# WORK ITEM:
Could you repeat, word for word, every line from the one containing "input wire id_4;" through the final line of the records below, and nothing else?

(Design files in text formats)
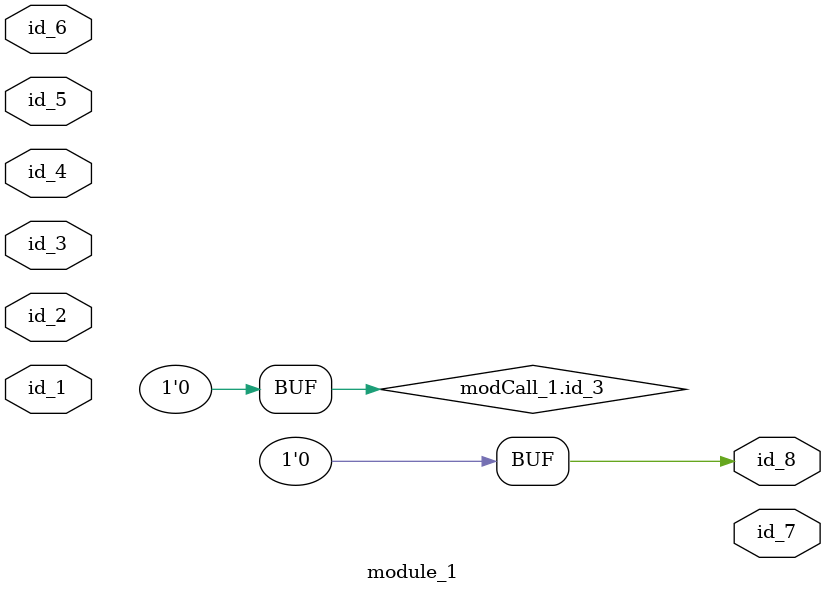
<source format=v>
module module_0 (
    id_1,
    id_2
);
  input wire id_2;
  input wire id_1;
  assign id_3 = 1;
endmodule
module module_1 (
    id_1,
    id_2,
    id_3,
    id_4,
    id_5,
    id_6,
    id_7,
    id_8
);
  output wire id_8;
  output wire id_7;
  input wire id_6;
  input wire id_5;
  input wire id_4;
  inout wire id_3;
  input wire id_2;
  inout wire id_1;
  wire id_9;
  module_0 modCall_1 (
      id_4,
      id_2
  );
  assign modCall_1.id_3 = 0;
  wire id_10;
  assign id_8 = 1'b0;
endmodule

</source>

# TASK ANSWER:
  input wire id_4;
  inout wire id_3;
  input wire id_2;
  inout wire id_1;
  wire id_9;
  module_0 modCall_1 (
      id_4,
      id_2
  );
  assign modCall_1.id_3 = 0;
  wire id_10;
  assign id_8 = 1'b0;
endmodule

</source>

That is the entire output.